Given a group of n conductors carrying linear charge densities
q_{1}, q_{2}, …, q_{n}
that are located above the ground plane, equations of the same form as Equation
31
(Section 3.1) can be constructed for all conductors in the
group. Expressing the complete set of n potential equations in matrix notation yields

$\mathbf{V=PQ}$ | (32) |

where

V is the voltage vector.

Q is the charge vector.

P is the potential coefficient matrix.

The elements of the potential matrix (with units of F^{-1}m) are defined as follows:

${p}_{ij}=\begin{cases}\frac{ln\left(\frac{D_{ii}}{d_{i}}\right)}{2\pi\epsilon}% &\operatorname{if}i=j\\ \frac{ln\left(\frac{D_{ii}}{d_{ij}}\right)}{2\pi\epsilon}&\operatorname{if}i% \neq j\end{cases}$ | (33) |

Recall that the permittivity of a medium is often expressed as

$\epsilon=\epsilon_{0}\epsilon_{r}$ | (34) |

where

$\epsilon_{0}$ is the permittivity of free space (i.e. 8.8541853×10^{-12}F/m).

$\epsilon_{r}$ is the relative permittivity of the medium (e.g. 1 for air).

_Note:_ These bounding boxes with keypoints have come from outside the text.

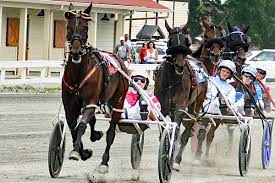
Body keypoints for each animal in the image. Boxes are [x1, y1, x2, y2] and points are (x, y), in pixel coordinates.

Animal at [63, 3, 130, 174]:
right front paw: (83, 152)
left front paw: (75, 152)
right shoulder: (70, 107)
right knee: (92, 122)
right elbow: (74, 129)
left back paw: (104, 163)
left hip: (118, 101)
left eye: (85, 27)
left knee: (111, 133)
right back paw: (95, 135)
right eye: (69, 26)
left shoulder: (90, 102)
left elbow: (81, 126)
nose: (75, 51)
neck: (78, 74)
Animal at [154, 20, 208, 169]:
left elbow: (177, 132)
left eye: (186, 41)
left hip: (195, 105)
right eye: (171, 41)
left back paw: (177, 160)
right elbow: (164, 131)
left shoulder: (180, 108)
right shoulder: (163, 108)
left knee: (187, 130)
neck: (172, 81)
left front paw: (171, 158)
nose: (179, 65)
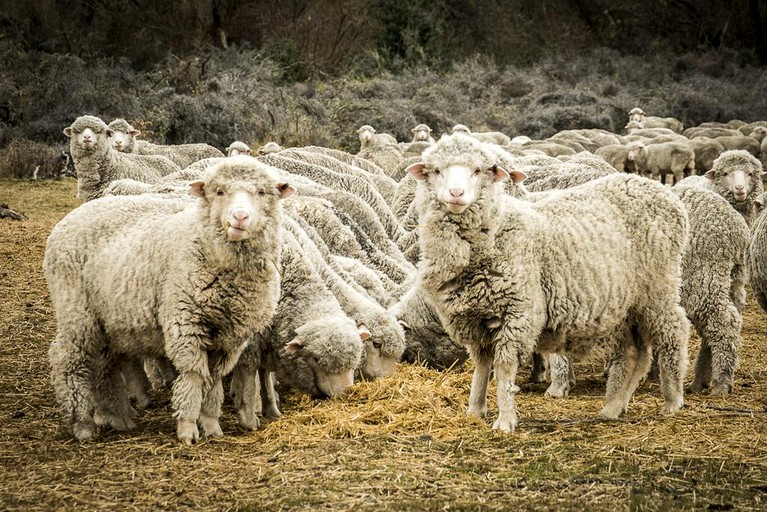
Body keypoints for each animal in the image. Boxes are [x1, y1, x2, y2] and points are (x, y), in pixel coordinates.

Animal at [45, 156, 294, 444]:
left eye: (262, 192)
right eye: (219, 192)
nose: (240, 217)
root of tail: (69, 219)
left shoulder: (230, 338)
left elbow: (214, 379)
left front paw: (211, 424)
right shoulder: (185, 324)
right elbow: (194, 376)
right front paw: (187, 428)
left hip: (108, 319)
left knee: (105, 365)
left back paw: (118, 417)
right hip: (76, 309)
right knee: (68, 360)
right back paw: (83, 425)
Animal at [228, 224, 366, 428]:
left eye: (355, 360)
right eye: (316, 359)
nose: (346, 392)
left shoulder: (267, 341)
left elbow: (265, 376)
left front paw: (272, 411)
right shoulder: (250, 342)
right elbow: (249, 379)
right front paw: (248, 419)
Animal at [412, 132, 692, 432]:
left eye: (477, 170)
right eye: (437, 170)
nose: (456, 194)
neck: (496, 229)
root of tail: (658, 189)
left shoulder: (518, 312)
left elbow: (504, 368)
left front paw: (505, 419)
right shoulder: (475, 319)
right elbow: (482, 366)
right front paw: (475, 409)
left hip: (658, 286)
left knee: (674, 331)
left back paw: (672, 400)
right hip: (627, 303)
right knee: (634, 353)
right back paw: (614, 406)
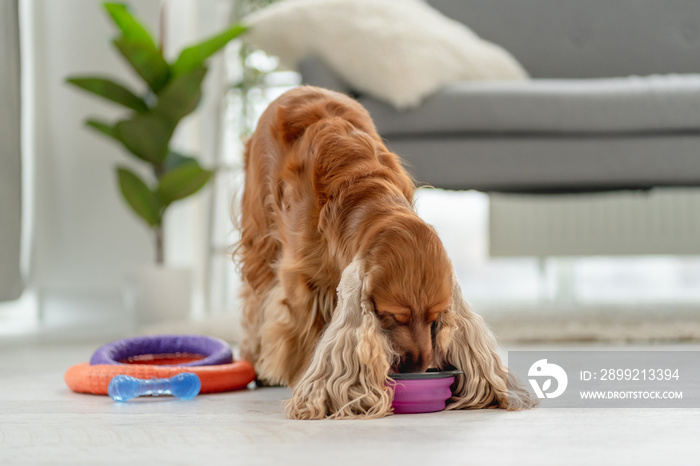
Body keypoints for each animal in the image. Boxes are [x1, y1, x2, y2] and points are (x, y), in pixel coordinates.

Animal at [232, 86, 532, 418]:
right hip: (261, 240)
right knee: (254, 302)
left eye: (435, 318)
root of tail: (298, 90)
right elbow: (299, 328)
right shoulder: (300, 279)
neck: (365, 195)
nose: (418, 369)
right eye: (393, 316)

In matrix notation, the capacitance of the configuration is

$\mathbf{Q=CV}$ | (35) |

solving Equation 32 for the charge vector yields

$\mathbf{Q={P}^{-1}V}$ | (36) |

By inspection it is apparent that

$\mathbf{C=P^{-1}}$ | (37) |

The matrix C is sometimes known as the capacitance coefficients (or Maxwell’s coefficients) of the line.